Copy every line of the items below without changing a single character.

>>>>

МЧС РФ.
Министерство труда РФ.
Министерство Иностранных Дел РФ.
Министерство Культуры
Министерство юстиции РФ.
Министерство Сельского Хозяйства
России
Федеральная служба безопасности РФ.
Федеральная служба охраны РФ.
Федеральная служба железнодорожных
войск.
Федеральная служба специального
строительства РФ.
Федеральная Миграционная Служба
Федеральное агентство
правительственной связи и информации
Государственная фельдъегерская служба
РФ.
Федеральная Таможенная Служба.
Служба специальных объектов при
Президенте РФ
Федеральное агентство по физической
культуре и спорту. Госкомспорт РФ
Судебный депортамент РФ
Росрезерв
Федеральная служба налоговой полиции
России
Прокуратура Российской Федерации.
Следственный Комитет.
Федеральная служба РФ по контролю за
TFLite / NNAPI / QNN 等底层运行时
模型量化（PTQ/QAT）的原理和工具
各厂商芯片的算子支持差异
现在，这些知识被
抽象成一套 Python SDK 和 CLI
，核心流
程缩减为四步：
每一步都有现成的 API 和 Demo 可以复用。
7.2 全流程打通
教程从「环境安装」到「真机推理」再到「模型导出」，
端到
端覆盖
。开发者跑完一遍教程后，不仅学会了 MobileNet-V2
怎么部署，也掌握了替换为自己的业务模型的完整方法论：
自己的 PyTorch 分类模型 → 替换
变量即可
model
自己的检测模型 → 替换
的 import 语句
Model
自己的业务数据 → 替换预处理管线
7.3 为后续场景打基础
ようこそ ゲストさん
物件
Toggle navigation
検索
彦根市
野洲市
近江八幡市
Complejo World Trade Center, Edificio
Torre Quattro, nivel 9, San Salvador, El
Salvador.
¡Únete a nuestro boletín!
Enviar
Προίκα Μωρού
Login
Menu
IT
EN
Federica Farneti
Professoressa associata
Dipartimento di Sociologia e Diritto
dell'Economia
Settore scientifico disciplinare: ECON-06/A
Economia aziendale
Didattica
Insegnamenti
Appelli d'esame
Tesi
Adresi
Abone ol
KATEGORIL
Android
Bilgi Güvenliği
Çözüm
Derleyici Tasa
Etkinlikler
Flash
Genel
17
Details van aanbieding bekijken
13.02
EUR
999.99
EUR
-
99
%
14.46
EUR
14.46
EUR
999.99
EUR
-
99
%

<<<<

> Solution to this problem
МЧС РФ.
Министерство труда РФ.
Министерство Иностранных Дел РФ.
Министерство Культуры
Министерство юстиции РФ.
Министерство Сельского Хозяйства
России
Федеральная служба безопасности РФ.
Федеральная служба охраны РФ.
Федеральная служба железнодорожных
войск.
Федеральная служба специального
строительства РФ.
Федеральная Миграционная Служба
Федеральное агентство
правительственной связи и информации
Государственная фельдъегерская служба
РФ.
Федеральная Таможенная Служба.
Служба специальных объектов при
Президенте РФ
Федеральное агентство по физической
культуре и спорту. Госкомспорт РФ
Судебный депортамент РФ
Росрезерв
Федеральная служба налоговой полиции
России
Прокуратура Российской Федерации.
Следственный Комитет.
Федеральная служба РФ по контролю за
TFLite / NNAPI / QNN 等底层运行时
模型量化（PTQ/QAT）的原理和工具
各厂商芯片的算子支持差异
现在，这些知识被
抽象成一套 Python SDK 和 CLI
，核心流
程缩减为四步：
每一步都有现成的 API 和 Demo 可以复用。
7.2 全流程打通
教程从「环境安装」到「真机推理」再到「模型导出」，
端到
端覆盖
。开发者跑完一遍教程后，不仅学会了 MobileNet-V2
怎么部署，也掌握了替换为自己的业务模型的完整方法论：
自己的 PyTorch 分类模型 → 替换
变量即可
model
自己的检测模型 → 替换
的 import 语句
Model
自己的业务数据 → 替换预处理管线
7.3 为后续场景打基础
ようこそ ゲストさん
物件
Toggle navigation
検索
彦根市
野洲市
近江八幡市
Complejo World Trade Center, Edificio
Torre Quattro, nivel 9, San Salvador, El
Salvador.
¡Únete a nuestro boletín!
Enviar
Προίκα Μωρού
Login
Menu
IT
EN
Federica Farneti
Professoressa associata
Dipartimento di Sociologia e Diritto
dell'Economia
Settore scientifico disciplinare: ECON-06/A
Economia aziendale
Didattica
Insegnamenti
Appelli d'esame
Tesi
Adresi
Abone ol
KATEGORIL
Android
Bilgi Güvenliği
Çözüm
Derleyici Tasa
Etkinlikler
Flash
Genel
17
Details van aanbieding bekijken
13.02
EUR
999.99
EUR
-
99
%
14.46
EUR
14.46
EUR
999.99
EUR
-
99
%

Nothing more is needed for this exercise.